## Task instructions
List every line in the records below that contains the word "common". Case counts, so a line matches only if its capitals and small letters are the same.

## Recorded data
══════════
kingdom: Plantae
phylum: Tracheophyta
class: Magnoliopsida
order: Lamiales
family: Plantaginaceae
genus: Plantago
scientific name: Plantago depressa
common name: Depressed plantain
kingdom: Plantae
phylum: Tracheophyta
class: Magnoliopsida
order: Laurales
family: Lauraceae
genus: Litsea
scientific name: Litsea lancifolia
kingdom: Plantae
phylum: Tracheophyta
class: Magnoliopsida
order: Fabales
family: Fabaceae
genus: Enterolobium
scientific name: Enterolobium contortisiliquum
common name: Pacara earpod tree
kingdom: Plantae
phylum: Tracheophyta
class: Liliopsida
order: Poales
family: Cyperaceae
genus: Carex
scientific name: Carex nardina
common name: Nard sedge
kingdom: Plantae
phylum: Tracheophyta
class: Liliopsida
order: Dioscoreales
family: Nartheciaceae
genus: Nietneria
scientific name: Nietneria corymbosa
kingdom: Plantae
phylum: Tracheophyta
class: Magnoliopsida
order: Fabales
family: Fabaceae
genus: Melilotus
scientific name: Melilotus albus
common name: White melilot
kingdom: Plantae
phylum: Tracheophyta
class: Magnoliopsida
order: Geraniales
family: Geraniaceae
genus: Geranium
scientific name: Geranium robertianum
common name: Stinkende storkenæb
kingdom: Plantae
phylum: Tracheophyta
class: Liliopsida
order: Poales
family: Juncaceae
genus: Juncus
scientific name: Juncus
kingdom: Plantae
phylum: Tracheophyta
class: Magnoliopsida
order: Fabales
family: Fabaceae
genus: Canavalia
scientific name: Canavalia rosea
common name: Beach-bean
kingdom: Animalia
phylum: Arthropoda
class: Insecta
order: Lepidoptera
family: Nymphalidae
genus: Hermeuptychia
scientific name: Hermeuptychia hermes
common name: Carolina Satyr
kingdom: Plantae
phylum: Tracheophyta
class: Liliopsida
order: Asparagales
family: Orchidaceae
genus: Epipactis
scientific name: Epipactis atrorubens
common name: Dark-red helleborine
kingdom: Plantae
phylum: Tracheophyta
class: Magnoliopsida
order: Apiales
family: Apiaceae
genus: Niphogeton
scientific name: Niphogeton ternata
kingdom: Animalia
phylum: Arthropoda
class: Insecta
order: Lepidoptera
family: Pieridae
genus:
══════════
## Written solution
common name: Depressed plantain
common name: Pacara earpod tree
common name: Nard sedge
common name: White melilot
common name: Stinkende storkenæb
common name: Beach-bean
common name: Carolina Satyr
common name: Dark-red helleborine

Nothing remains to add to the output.